Friday, February 7, 2020

Central Financial Management Activities Essay Example | Topics and Well Written Essays - 1250 words

Central Financial Management Activities - Essay Example It is not uncommon for an organization to employ its directors and/or its chairperson when it comes to judgment in the financial management process. Judgment must be borne on issues of strategy, performance, and resources, including key appointments and standards of conduct. Organizations may also employ non-executive directors for the judicial process, as an independent judgment that is free from bias is superior (Mcmenamin 1999). It is the task of the judgment personnel to evaluate what has taken place in relation to how the financial picture of an organization can be improved. The judges in the financial management process have the capacity to do away with certain decisions and thereby begin a new financial year with better prospects.
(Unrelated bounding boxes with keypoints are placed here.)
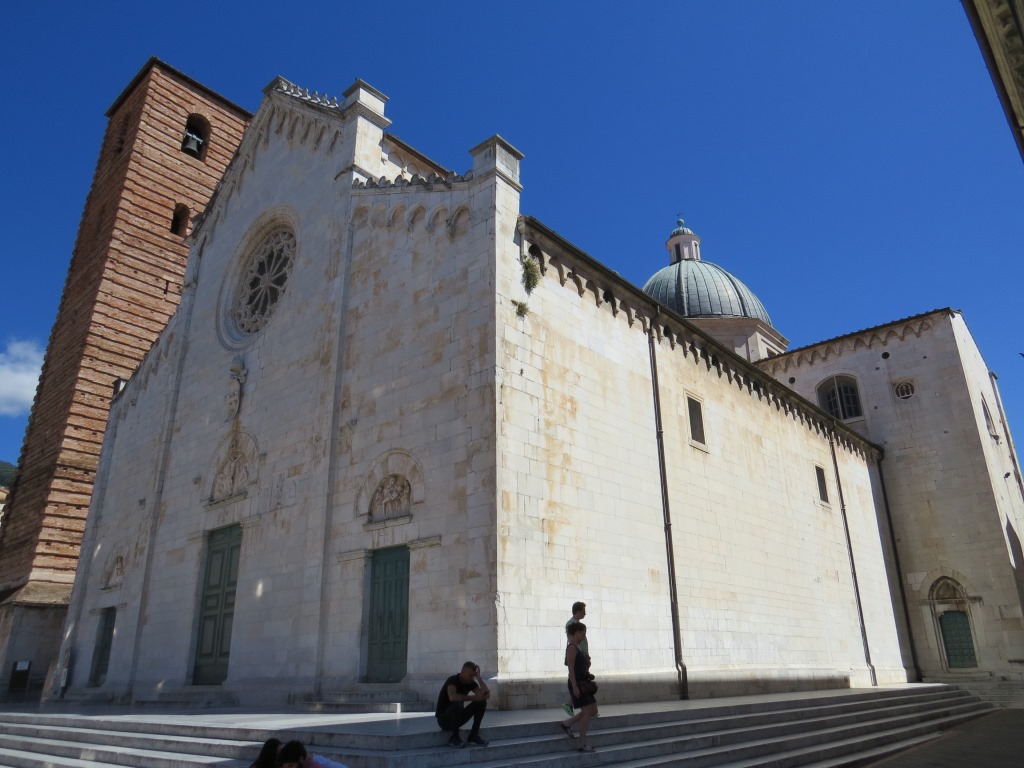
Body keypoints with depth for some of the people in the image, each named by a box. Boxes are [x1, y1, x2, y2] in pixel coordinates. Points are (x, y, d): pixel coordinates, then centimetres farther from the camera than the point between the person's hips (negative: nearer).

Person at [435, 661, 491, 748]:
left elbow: (487, 695, -13)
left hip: (458, 718, 7)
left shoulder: (470, 683, -3)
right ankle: (454, 738, -18)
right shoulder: (453, 680, -23)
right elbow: (452, 697, -45)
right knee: (457, 704, -37)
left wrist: (479, 677, -18)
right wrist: (474, 697, -37)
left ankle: (473, 736, -4)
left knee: (482, 702, -9)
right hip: (444, 720, -7)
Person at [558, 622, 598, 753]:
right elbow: (571, 668, -19)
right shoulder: (572, 647, -14)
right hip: (577, 683, -10)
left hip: (584, 682, 10)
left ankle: (566, 724, 24)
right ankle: (583, 744, 6)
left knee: (593, 711, 12)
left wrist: (587, 661, 7)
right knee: (587, 712, -6)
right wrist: (574, 686, -22)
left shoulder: (578, 647, 14)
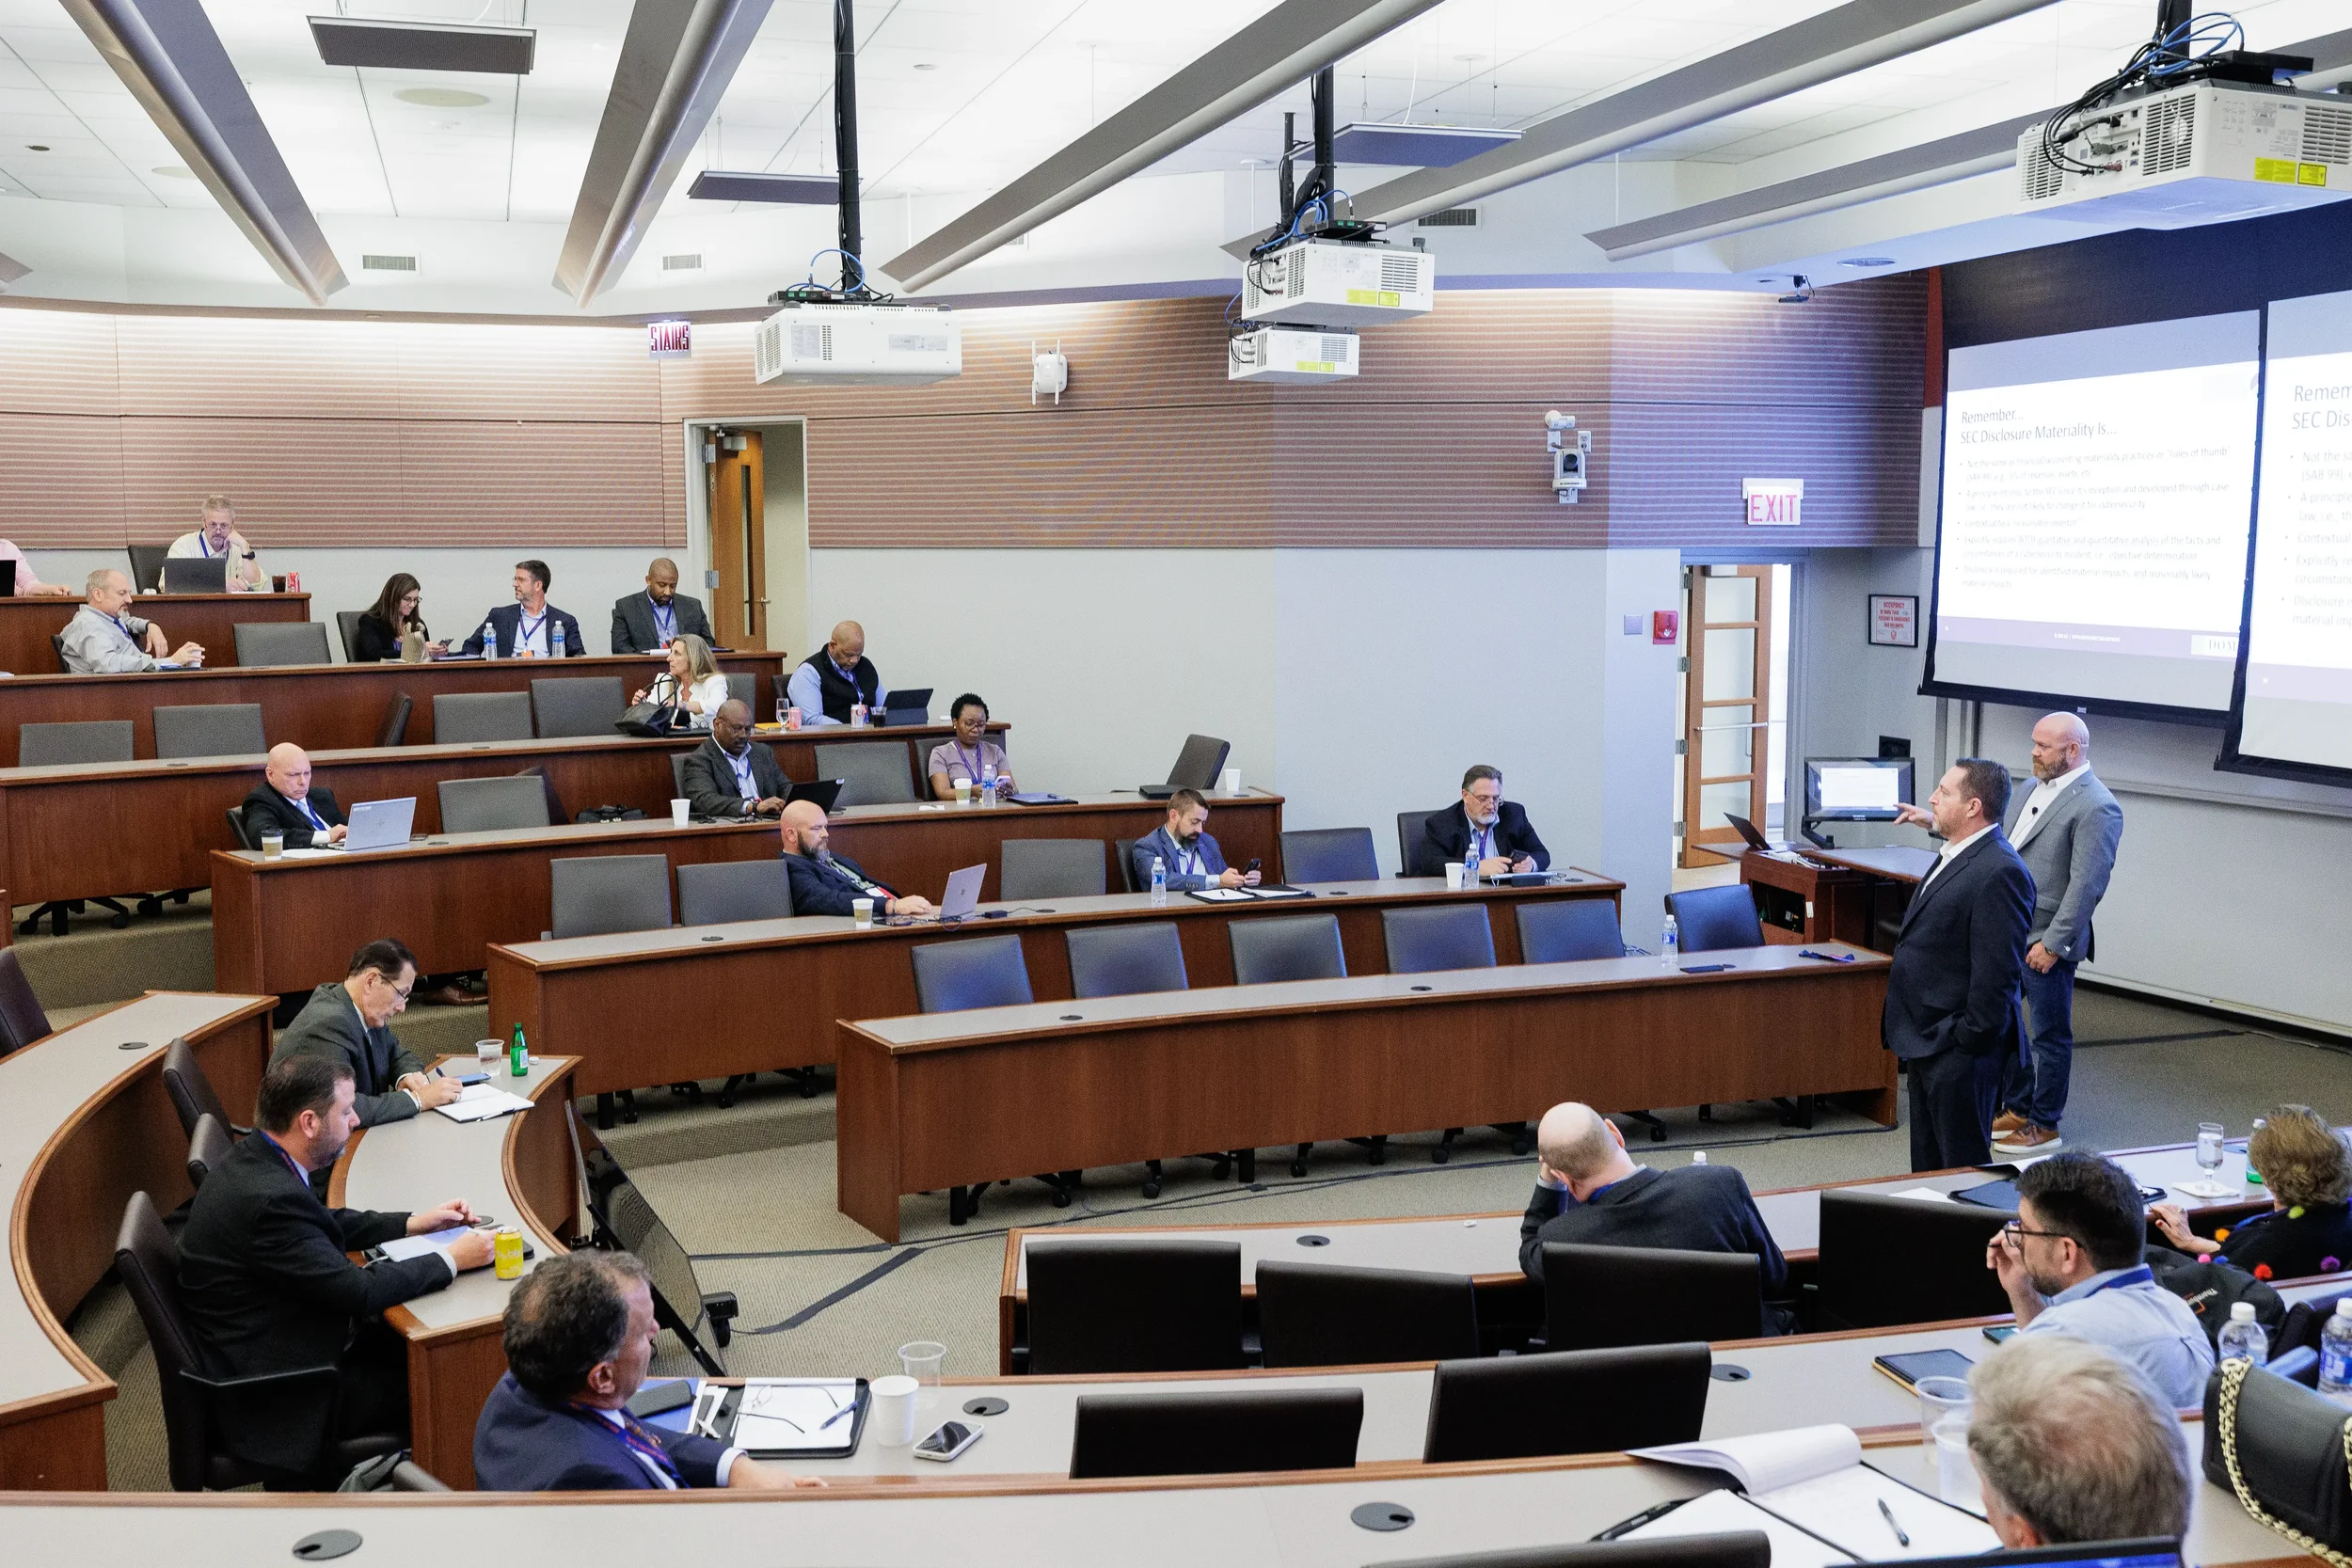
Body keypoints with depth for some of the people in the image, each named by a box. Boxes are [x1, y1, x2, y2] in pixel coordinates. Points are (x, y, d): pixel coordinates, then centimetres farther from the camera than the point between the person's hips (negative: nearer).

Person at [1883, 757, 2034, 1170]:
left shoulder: (2000, 873, -21)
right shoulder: (1955, 855, 11)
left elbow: (1997, 972, -23)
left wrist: (1969, 1042, -20)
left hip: (1959, 1049, -10)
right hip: (1929, 1042, 10)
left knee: (1963, 1162, 0)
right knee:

Most Fortune 500-size firms use sophisticated mathematical and statistically-based methods in the financial management of inventory. A firm’s financial managers concentrate on the allocation and efficient management of financial resources in various inventory categories, for example, raw materials, work-in-progress, and finished goods. A firm’s production and inventory managers, on the other hand, are more interested in the efficient production of different finished goods items, and therefore pay close attention to employee production schedules, long production runs, and the storage of finished goods. It is not infrequent for a conflict of interest to arise between these two branches of management. The top management must intervene in this case to determine the proper investment of financial resources in the production function. Now a great deal of analysis enters the picture. For this, all firms must have data necessary to make precise calculations of cost-convenience -profit trade-offs (Grablowsky 1984).